I am trying to sort the content of a text file. Currently, I’m sorting it using excel. I wanted to use python script to automatically sort the contents.
The code below does not produce the needed output. Any idea will be very much appreciated.
def sorting(filename):
infile = open(filename)
words = []
for line in infile:
temp = line.split()
for i in temp:
words.append(i)
infile.close()
words.sort()
outfile = open("result.txt", "w")
for i in words:
outfile.writelines(i)
outfile.writelines(" ")
outfile.close()
sorting("myfile.txt")
Current code output:
-0.162 -0.638 -2.248 -2.348 -3.427 -4.622 0.00 0.162 0.176 -> more data...

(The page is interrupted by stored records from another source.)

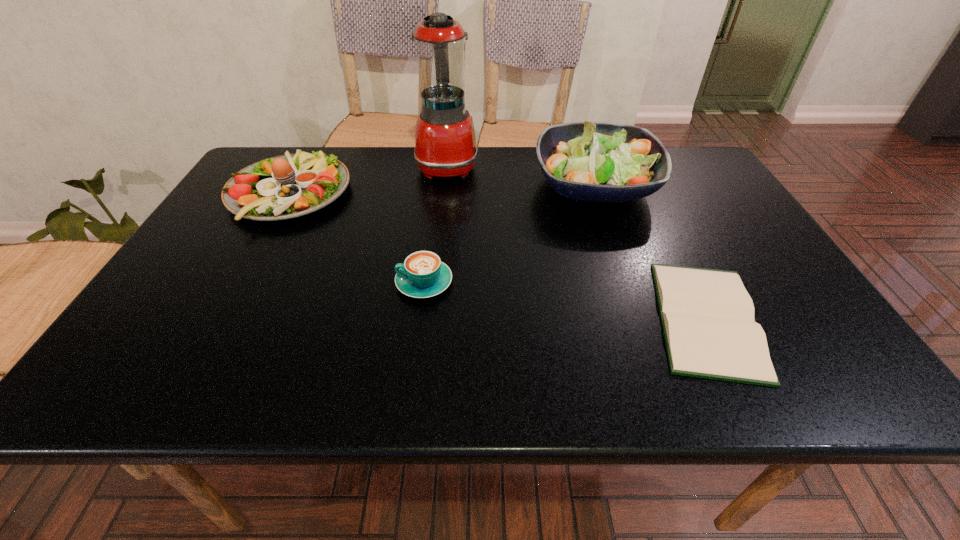
Image resolution: width=960 pixels, height=540 pixels. Identify the location of food processor. (445, 143).

The height and width of the screenshot is (540, 960). In order to click on the fourth shortest object in this screenshot , I will do `click(592, 161)`.

The width and height of the screenshot is (960, 540). I want to click on the right salad plate, so click(x=592, y=161).

At what (x,y) coordinates should I click in order to perform the action: click on the left salad plate. Please return your answer as a coordinate pair (x, y). Looking at the image, I should click on (291, 185).

The width and height of the screenshot is (960, 540). I want to click on the leftmost object, so (291, 185).

Where is `the second shortest object`? the second shortest object is located at coordinates [423, 275].

This screenshot has width=960, height=540. I want to click on the shortest object, so click(707, 315).

Find the location of a particular element. The width and height of the screenshot is (960, 540). free location located on the controls of the tallest object is located at coordinates (573, 166).

Where is `vacant space located 0.090m on the left of the taller salad plate`? vacant space located 0.090m on the left of the taller salad plate is located at coordinates (502, 185).

At what (x,y) coordinates should I click in order to perform the action: click on free spot located on the back of the third shortest object. Please return your answer as a coordinate pair (x, y). The height and width of the screenshot is (540, 960). Looking at the image, I should click on (313, 151).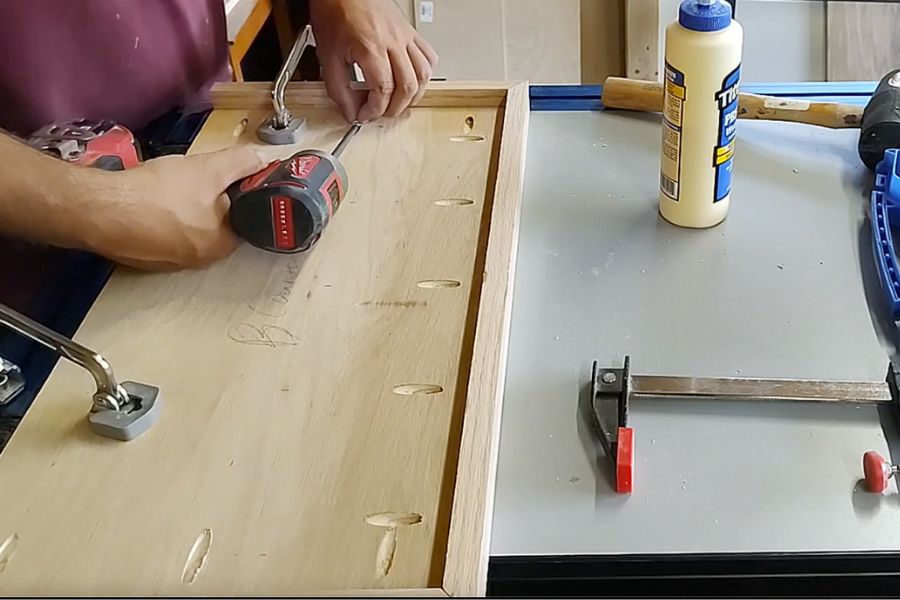
Where is `gouge in wood`? gouge in wood is located at coordinates coord(399,513).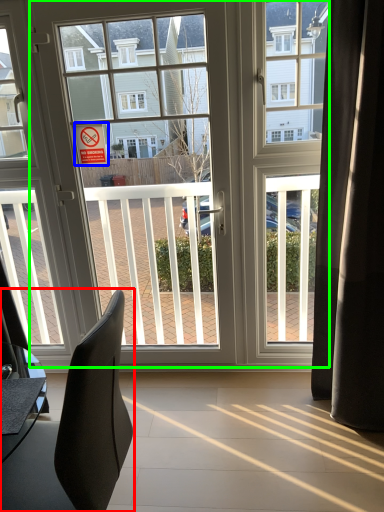
Question: Considering the real-world distances, which object is farthest from chair (highlighted by a red box)? parking sign (highlighted by a blue box) or door (highlighted by a green box)?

myfile.txt # file needed to be sorted
ABC1234 -2.385 05:58
1234DCE -3.430 05:58
98ACD12 12.574 05:58
18DDD12 11.564 05:58
453FGH2A 0.351 05:58
A2DA21 0.00 05:58
8FF3EFA -0.720 05:58
ABC1234 -2.348 06:11
1234DCE -3.427 06:11
98ACD12 11.883 06:11
18DDD12 10.883 06:11
453FGH2A 0.176 06:11
A2DA21 0.162 06:11
8FF3EFA 0.888 06:11
ABC1234 -2.248 06:18
1234DCE -4.622 06:18
98ACD12 13.356 06:18
18DDD12 10.915 06:18
453FGH2A 0.00 06:18
A2DA21 -0.162 06:18
8FF3EFA -0.638 06:18
Intended Output: # to be sorted based on the latest time.
Name 06:18 06:11 05:58
ABC1234 -2.248 -2.348 -2.385
1234DCE -4.622 -3.427 -3.430
98ACD12 13.356 11.883 12.574
18DDD12 10.915 10.883 11.564
453FGH2A 0.00 0.176 0.351
A2DA21 -0.162 0.162 0.00
8FF3EFA -0.638 0.888 -0.720
>Solution :
I don’t usually argue for pandas as the first solution, but in this case I think it is the right answer:
import pandas as pd
data = {}
for row in open('x.csv'):
cols = row.rstrip().split()
if cols[2] not in data:
data[cols[2]] = {}
data[cols[2]][cols[0]] = cols[1]
print(data)
df = pd.DataFrame(data)
print(df)
Output:
{'05:58': {'ABC1234': '-2.385', '1234DCE': '-3.430', '98ACD12': '12.574', '18DDD12': '11.564', '453FGH2A': '0.351', 'A2DA21': '0.00', '8FF3EFA': '-0.720'}, '06:11': {'ABC1234': '-2.348', '1234DCE': '-3.427', '98ACD12': '11.883', '18DDD12': '10.883', '453FGH2A': '0.176', 'A2DA21': '0.162', '8FF3EFA': '0.888'}, '06:18': {'ABC1234': '-2.248', '1234DCE': '-4.622', '98ACD12': '13.356', '18DDD12': '10.915', '453FGH2A': '0.00', 'A2DA21': '-0.162', '8FF3EFA': '-0.638'}}
05:58 06:11 06:18
ABC1234 -2.385 -2.348 -2.248
1234DCE -3.430 -3.427 -4.622
98ACD12 12.574 11.883 13.356
18DDD12 11.564 10.883 10.915
453FGH2A 0.351 0.176 0.00
A2DA21 0.00 0.162 -0.162
8FF3EFA -0.720 0.888 -0.638
(Side note — you could eliminate two lines of code by using defaultdict for data. In this case, I don’t think it’s worth the trouble.)